*Extracted text*:
+++
Summary:
This project contributes to answering the question whether the Macondo 252 Oil Spill resulted in large-scale perturbation of the northern Gulf of Mexico ecosystem structure and function, by elucidating molecular responses of microbial communities and fish to the oil spill and to consequent decontamination efforts. Proposed research will address the Observe and Understand components of the NGI project clusters, providing a deeper understanding of the complex interplay within microbial communities, as well as delayed, chronic and indirect toxic effects on the marine fauna. Achieving these goals will result in a stronger predictive capacity.
Our objective is to discover, quantify, and model changes in the pelagic microbial community and sheepshead minnow fish, as a consequence of oil exposure. Expected results will help to address questions posed by NGI, specifically looking at the oil spill-modulated changes in the structure and function of the microbial community across the Alabama shelf, as well as the toxic effects of oil and dispersant on sheepshead minnow. We hypothesize that the diversity and abundance of specific groups of microorganisms as well as the proteomic profile of the fish liver will dramatically change in response to oil exposure, and that these modifications are measurable at the proteomics level.
To attain our objective and test our hypothesis, we will pursue the following specific goals:
1. To determine diversity and abundance of pelagic microorganisms in response to oil exposure using a global quantitative proteomic approach
2. To quantify and model physiological effects of the oil spill on the pelagic microorganisms via systems biology approach and pathway analysis
3. To identify and quantify liver protein markers of sheepshead minnow exposed to sublethal concentration of the oil, oil dispersant, and combination thereof.
We will analyze microbial samples collected from surface waters before and after oil exposure (collaboration with Dr. A. Ortmann, Dauphin Island Sea Lab, Phase 1 NGI project), as well as liver samples of sheepshead minnow exposed to oil and dispersant (collaboration with Dr. N. Garcia-Reyero, Jackson State University). We will explore the changes occurring at the proteome level. These qualitative and quantitative changes will reflect the oil-triggered modifications of cellular pathways in sheepshead minnow and pelagic microorganisms, as well as the dynamic changes in interspecies diversity of microbial communities.
We will process the protein samples using the robotic sample preparation system and high-throughput, label-free quantitative proteomics, routinely used by our group. True state-of-the-art liquid chromatography and tandem mass spectrometry hardware and software are available for this project. Functional analysis and pathway modeling will be carried out as well. The results acquired at a proteome level will be integrated with the genomics data (obtained by collaborators) for comprehensive system biology analysis.
+++
*Listed records*:
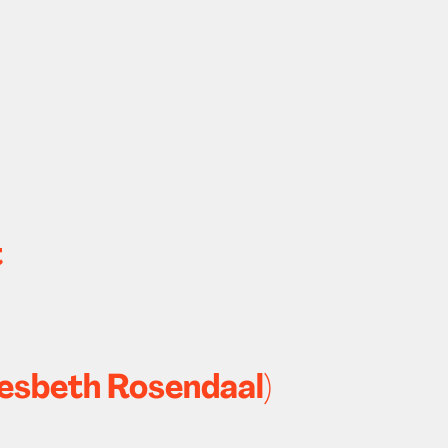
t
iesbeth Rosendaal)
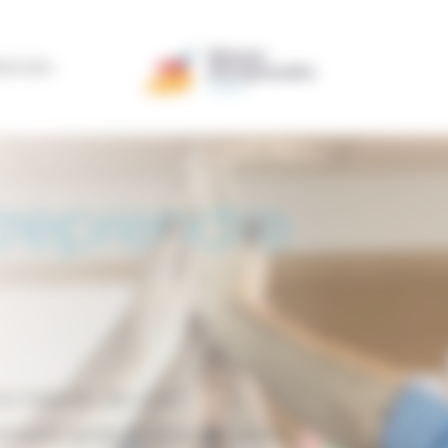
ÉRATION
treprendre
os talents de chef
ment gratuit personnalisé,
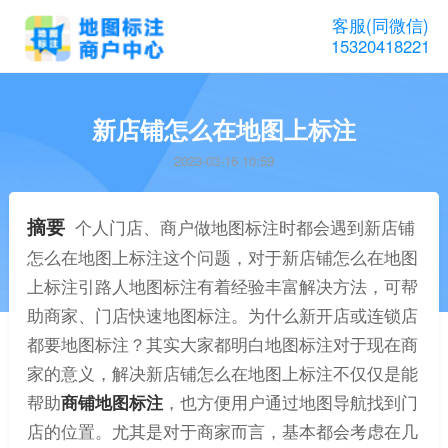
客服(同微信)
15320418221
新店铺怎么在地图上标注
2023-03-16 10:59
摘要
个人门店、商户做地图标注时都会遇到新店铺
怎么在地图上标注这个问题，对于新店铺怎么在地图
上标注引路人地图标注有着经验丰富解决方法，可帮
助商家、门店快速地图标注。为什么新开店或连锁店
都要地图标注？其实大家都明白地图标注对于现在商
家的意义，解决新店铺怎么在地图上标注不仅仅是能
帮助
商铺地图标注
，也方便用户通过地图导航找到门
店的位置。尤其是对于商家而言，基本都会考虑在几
+++
*Problem 1*:
Answer these from the project summary:
(a) Which fish species will be studied for liver protein markers?
(b) What institution is Dr. N. Garcia-Reyero with?
(c) What kind of sample preparation system will be used to process the protein samples?
*Problem 2*: Reproduce the passage of the project summary that opens with the words containing "Our objective is" and closes with "the proteomics level.".
Use only the project summary, not the rows.

*Answer area 1*:
(a) Sheepshead minnow
(b) Jackson State University
(c) A robotic sample preparation system

*Answer area 2*:
Our objective is to discover, quantify, and model changes in the pelagic microbial community and sheepshead minnow fish, as a consequence of oil exposure. Expected results will help to address questions posed by NGI, specifically looking at the oil spill-modulated changes in the structure and function of the microbial community across the Alabama shelf, as well as the toxic effects of oil and dispersant on sheepshead minnow. We hypothesize that the diversity and abundance of specific groups of microorganisms as well as the proteomic profile of the fish liver will dramatically change in response to oil exposure, and that these modifications are measurable at the proteomics level.